SECURITY services are involved in around 500 terror probes and monitoring up to 3,000 potentially violent extremists in the UK, they have revealed.
Spooks have warned about the massive task of preventing atrocities on British soil in the wake of the devastating Manchester attack.
Authorities, facing questions about whether warning signs were missed, revealed MI5 is currently managing around 500 active investigations.
The agency has also thwarted 13 terror plots since 2013 including five since March’s Westminster atrocity.
Since Monday’s attack, counter-intelligence teams have swooped on addresses across the UK.
Eight suspects have been taken into custody and “important items” seized.
Last night the bomb squad deployed a robot as police searched a fruit seller’s home in Wigan.
There were fears they had found explosives. It is understood the flat owner is a Libyan who had been tackled to the floor the day before carrying a bag.
Neighbours were evacuated. One said: “You would often hear noises in the flat of them moving stuff around.
“He would go out in the middle of the night with this suitcase of his.
“They were always changing the carpets. He was a strange man.”
Late on Wednesday armed police tasered and detained a suspect on a grassed area near flats in Nuneaton, Warwicks.
Resident Lee Paget said: “He just lay there, they had guns with green lasers pointed on him.”
Other witnesses described police putting on boilersuits and putting bags on the man’s hands and feet.
And in Withington a house split into flats was raided with one man arrested.
Chief Constable Ian Hopkins said: “We currently have eight people who have been arrested in connection with Monday’s attack. They are all men.
“A woman who was arrested yesterday has since been released.
“The arrests have taken place in Manchester, Wigan and Nuneaton.”
As counter-intelligence officers work to uncover the terror network surrounding Abedi, questions remain if Abedi could have been stopped.
Home Secretary Amber Rudd has said he was known to the security services “up to a point”.
It emerged yesterday that Abedi was one of a larger pool of former “subjects of interest”, whose risk remained “subject to review”.
It is understood the scale of the threat being dealt with by counter-terror agencies is on an “unprecedented” scale and intelligence officers faced “difficult professional judgements” about where to focus their investigations.

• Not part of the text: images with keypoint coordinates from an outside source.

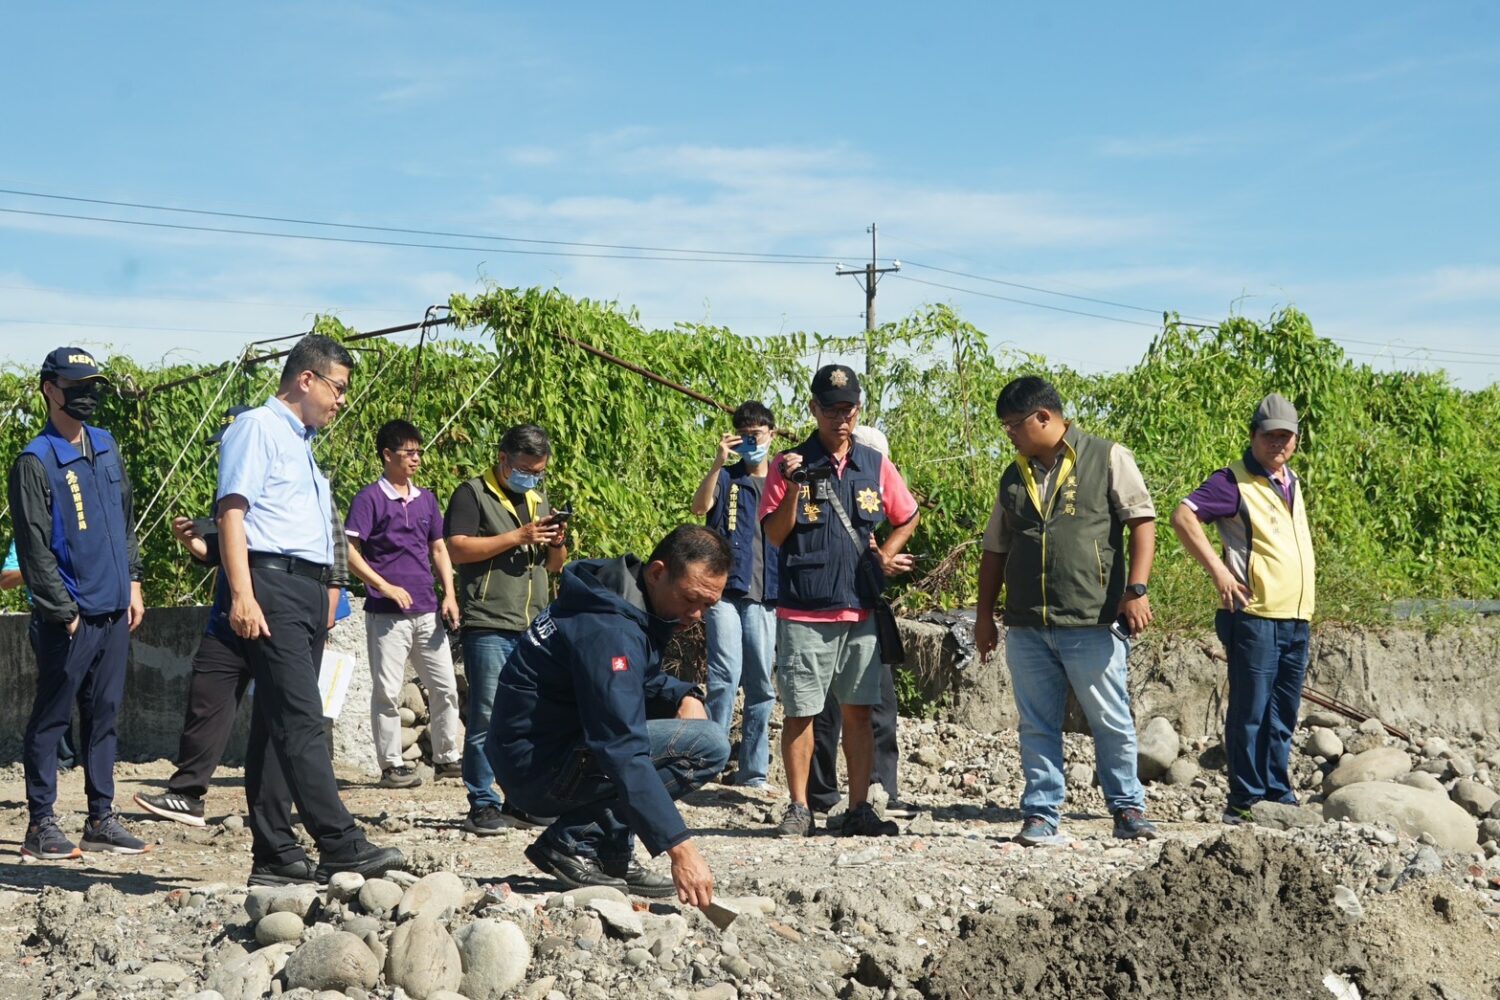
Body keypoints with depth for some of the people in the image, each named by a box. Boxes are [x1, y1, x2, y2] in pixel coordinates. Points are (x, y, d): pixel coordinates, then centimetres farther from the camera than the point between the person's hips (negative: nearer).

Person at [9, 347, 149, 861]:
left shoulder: (106, 447, 12)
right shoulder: (35, 462, -9)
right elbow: (34, 548, -11)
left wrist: (132, 582, 14)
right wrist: (64, 612, -12)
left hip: (114, 612, 7)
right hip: (68, 619, -7)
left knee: (104, 716, 10)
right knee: (51, 719, 0)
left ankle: (100, 819, 16)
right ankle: (41, 826, 5)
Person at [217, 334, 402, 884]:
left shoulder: (302, 442, 26)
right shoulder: (256, 428, -2)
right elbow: (232, 513, -11)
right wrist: (242, 596, -21)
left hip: (309, 589, 9)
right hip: (272, 583, -9)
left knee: (279, 720, 8)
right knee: (301, 720, -15)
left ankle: (275, 853, 9)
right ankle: (340, 847, -22)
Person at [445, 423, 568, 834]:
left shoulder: (540, 500, 22)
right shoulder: (473, 494, 1)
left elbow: (556, 566, 26)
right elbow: (458, 549, -12)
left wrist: (557, 544, 3)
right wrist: (518, 537, -13)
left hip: (535, 628, 6)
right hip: (488, 626, -6)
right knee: (487, 717, -7)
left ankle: (522, 802, 11)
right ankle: (482, 805, -2)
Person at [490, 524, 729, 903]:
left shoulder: (633, 601, 6)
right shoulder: (609, 630, -25)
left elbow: (643, 681, 24)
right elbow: (623, 753, -32)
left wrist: (685, 696, 1)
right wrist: (680, 847, -36)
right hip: (537, 769, -10)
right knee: (709, 744, -18)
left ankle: (611, 855, 9)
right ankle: (574, 843, -10)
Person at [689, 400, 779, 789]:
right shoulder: (726, 479, 9)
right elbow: (700, 507, -11)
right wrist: (718, 462, -20)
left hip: (766, 596, 3)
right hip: (726, 591, -3)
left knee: (762, 684, 4)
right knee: (726, 675, -13)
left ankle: (753, 770, 10)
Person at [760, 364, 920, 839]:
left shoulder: (875, 465, 8)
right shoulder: (790, 465, 0)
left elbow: (908, 517, 21)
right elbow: (774, 536, -5)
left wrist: (885, 555, 5)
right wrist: (792, 488, -19)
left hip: (861, 610, 3)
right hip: (803, 612, -3)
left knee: (858, 711, 6)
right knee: (800, 711, 2)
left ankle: (859, 809, 12)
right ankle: (798, 808, 10)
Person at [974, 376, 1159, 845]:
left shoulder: (1108, 459, 2)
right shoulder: (1014, 477, 16)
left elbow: (1142, 523, -3)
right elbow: (995, 550, 20)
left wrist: (1136, 590, -13)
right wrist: (984, 614, 15)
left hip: (1092, 624, -4)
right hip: (1026, 626, 4)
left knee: (1111, 721, 2)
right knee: (1037, 726, 5)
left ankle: (1128, 807, 14)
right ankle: (1041, 814, 11)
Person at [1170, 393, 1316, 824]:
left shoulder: (1293, 483, 18)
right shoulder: (1234, 481, -6)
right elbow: (1183, 516, -18)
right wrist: (1217, 569, -22)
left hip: (1296, 617, 8)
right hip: (1254, 615, -8)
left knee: (1283, 714, 11)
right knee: (1251, 711, -5)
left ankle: (1277, 796, 19)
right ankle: (1245, 802, 0)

A security source said: “MI5 is managing around 500 active investigations, involving some 3,000 subjects of interest at any one time.
“Where former subjects of interest show sufficient risk of re-engaging in terrorism, MI5 can consider reopening the investigation, but this inevitably relies on difficult professional judgments based on partial information.”

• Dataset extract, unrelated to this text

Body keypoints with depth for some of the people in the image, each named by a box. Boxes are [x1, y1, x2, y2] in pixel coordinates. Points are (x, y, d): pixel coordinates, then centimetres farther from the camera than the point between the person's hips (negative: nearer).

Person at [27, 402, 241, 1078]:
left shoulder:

One former senior intelligence figure said it is an impossible task to rank each subject’s potential threat.
He added: “Knowing of someone’s radical sympathies and knowing they present a real and present danger are very different.
“So the security dilemma is how to assess who and when to investigate deeply given the resources needed for 24/7 surveillance.

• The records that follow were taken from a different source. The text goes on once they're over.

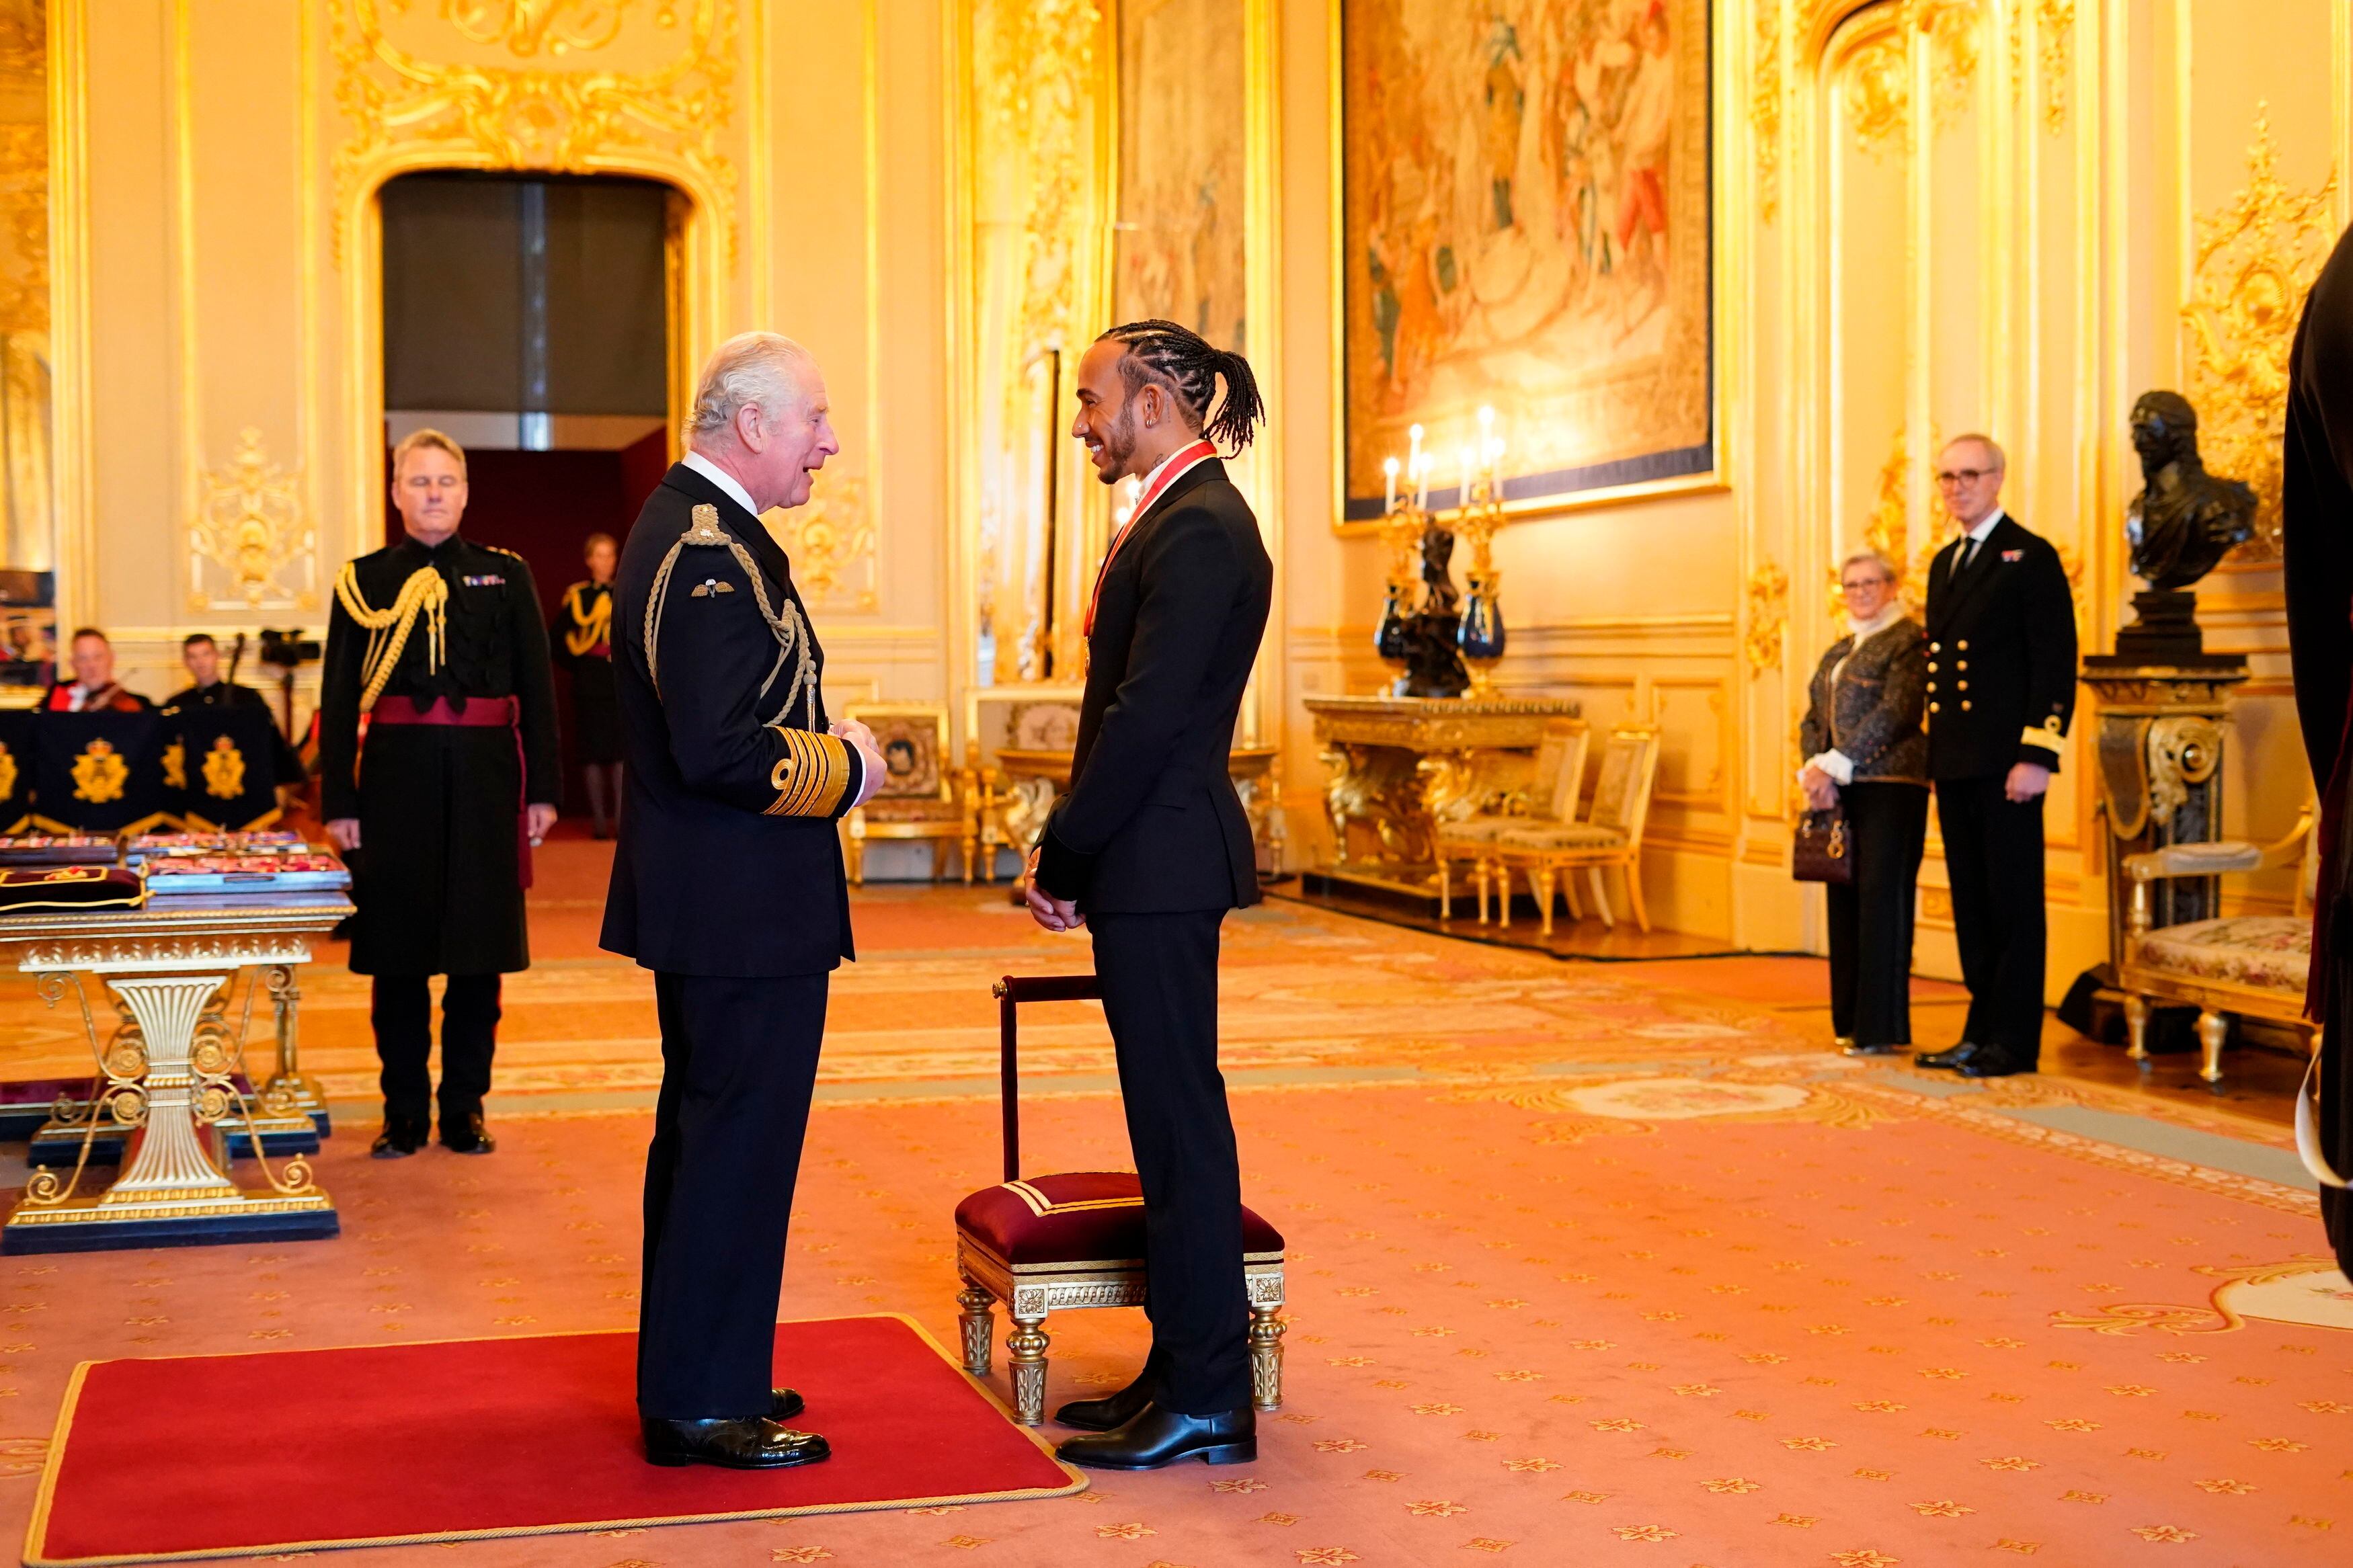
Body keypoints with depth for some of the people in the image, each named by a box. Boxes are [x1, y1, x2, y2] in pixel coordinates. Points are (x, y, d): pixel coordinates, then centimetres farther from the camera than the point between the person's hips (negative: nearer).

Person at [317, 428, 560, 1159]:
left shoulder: (506, 575, 8)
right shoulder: (363, 581, 7)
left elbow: (537, 688, 6)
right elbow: (339, 700, 5)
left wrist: (542, 790, 0)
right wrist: (338, 801, -1)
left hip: (485, 776, 0)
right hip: (397, 776, 0)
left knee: (479, 950, 4)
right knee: (397, 952, 4)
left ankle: (465, 1107, 16)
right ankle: (405, 1113, 15)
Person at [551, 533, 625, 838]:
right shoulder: (576, 596, 4)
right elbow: (555, 639, 10)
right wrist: (575, 664, 2)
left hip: (622, 684, 0)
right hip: (589, 685, 0)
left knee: (621, 751, -4)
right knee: (593, 752, 0)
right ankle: (599, 821, 5)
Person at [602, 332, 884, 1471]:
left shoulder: (680, 527, 13)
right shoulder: (714, 553, -20)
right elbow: (722, 750, -28)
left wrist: (822, 747, 10)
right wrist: (845, 766, -14)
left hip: (704, 904, 11)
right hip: (746, 907, -11)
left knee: (702, 1138, 18)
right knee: (739, 1147, -2)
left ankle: (689, 1373, 30)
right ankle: (701, 1405, 7)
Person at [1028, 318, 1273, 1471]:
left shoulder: (1198, 529, -15)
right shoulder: (1183, 517, 17)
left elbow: (1146, 717, -20)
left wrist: (1064, 859, -12)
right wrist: (1073, 857, 11)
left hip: (1161, 863, -10)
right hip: (1152, 866, 10)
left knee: (1178, 1116, -4)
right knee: (1170, 1115, 13)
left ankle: (1205, 1401, 4)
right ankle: (1183, 1369, 22)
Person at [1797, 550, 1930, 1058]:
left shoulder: (1910, 642, -4)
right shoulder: (1838, 651, 21)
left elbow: (1895, 715, -14)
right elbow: (1813, 719, 16)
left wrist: (1832, 766, -16)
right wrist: (1815, 772, -3)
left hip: (1890, 787, -7)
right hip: (1841, 791, 7)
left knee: (1882, 898, -7)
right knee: (1845, 901, 7)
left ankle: (1882, 1028, -4)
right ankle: (1850, 1020, 13)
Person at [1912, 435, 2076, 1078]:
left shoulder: (2031, 557, -6)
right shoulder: (1944, 563, 18)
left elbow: (2056, 663, -12)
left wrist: (2037, 756, -18)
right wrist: (1934, 747, 15)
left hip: (2005, 761, -8)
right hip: (1953, 761, 8)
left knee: (2014, 902, -2)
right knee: (1971, 902, 11)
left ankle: (2015, 1042, 2)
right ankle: (1982, 1031, 17)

“For every suspect that appears to be high priority another has to be pushed down the list.
“So who not to investigate urgently is as important a decision as who might be worth investigating.”
The official threat level, raised to the highest category of critical earlier this week, had stood at severe for nearly three years.
Shashank Joshi, of security think tank the Royal United Services Institute, said: “It’s easy, with the benefit of hindsight, to argue that these warnings were opportunities to stop the bomber.
“However, it’s also possible that these warnings were followed up, surveillance was conducted, and nothing was discovered. Authorities cannot keep monitoring a suspect indefinitely.
“There may be questions over his travel to Libya, Germany, and perhaps Syria, and his ease of return to the UK afterwards.
“It may point to weaknesses in monitoring onward travel.”
MI5 announced the figures after being slammed for not looking into calls made by the Muslim community about Abedi’s extremist views.
It was claimed that security forces missed five separate opportunities to stop the bomber.
They included a relative telling MI5 this year he was “dangerous” and a neighbour reporting suspicious activity at his home five years ago.
It takes 25 to 30 officers to monitor one suspect 24/7, meaning the UK would need 90,000 dedicated officers to cover all known extremists suspects.
The scale of the threat was again emphasised last night as the Queen Elizabeth Hospital in Birmingham was locked down in a terror scare over reports of a suspicious package.
Confused visitors were turned away as dozens of armed cops stood guard outside.
One worker said a package had been found in the prayer room and cops were searching the rest of the building.
A hospital spokesman later confirmed staff and patients were being let in and out to some wards.
A second man aged 64 has been arrested at a North London address after counter-terrorism officers stopped a 37-year-old man on Tuesday at Stansted Airport on suspicion he planned to travel to Syria.